**WORK TASK**
Count the lines in the listing below that contain the word "Earned", matching case exactly. Give only the number.

[[ RECORDED INFORMATION open ]]

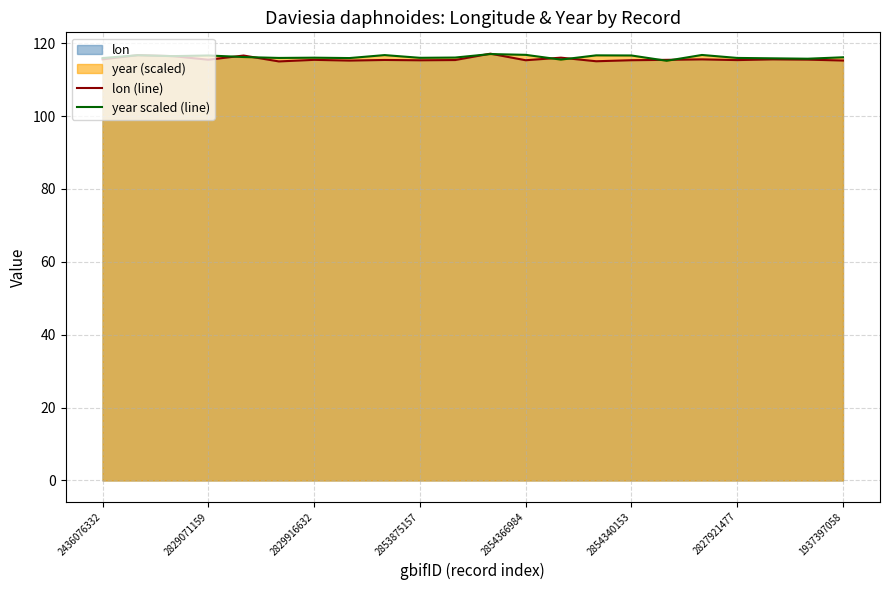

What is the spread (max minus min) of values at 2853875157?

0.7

[[ RECORDED INFORMATION closed ]]
[[ RECORDED INFORMATION open ]]

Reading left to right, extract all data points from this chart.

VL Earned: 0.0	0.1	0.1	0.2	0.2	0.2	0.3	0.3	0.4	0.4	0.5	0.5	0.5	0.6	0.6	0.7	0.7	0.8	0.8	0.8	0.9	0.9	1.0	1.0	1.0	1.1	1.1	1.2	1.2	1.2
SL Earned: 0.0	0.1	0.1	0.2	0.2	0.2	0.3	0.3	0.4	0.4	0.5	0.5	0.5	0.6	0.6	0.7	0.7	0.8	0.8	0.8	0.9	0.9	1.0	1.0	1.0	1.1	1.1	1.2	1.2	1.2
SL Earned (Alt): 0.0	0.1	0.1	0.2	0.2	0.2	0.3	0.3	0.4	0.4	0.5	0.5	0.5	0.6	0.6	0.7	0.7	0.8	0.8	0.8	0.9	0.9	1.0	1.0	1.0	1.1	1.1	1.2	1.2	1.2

[[ RECORDED INFORMATION closed ]]

**YOUR RESPONSE**
3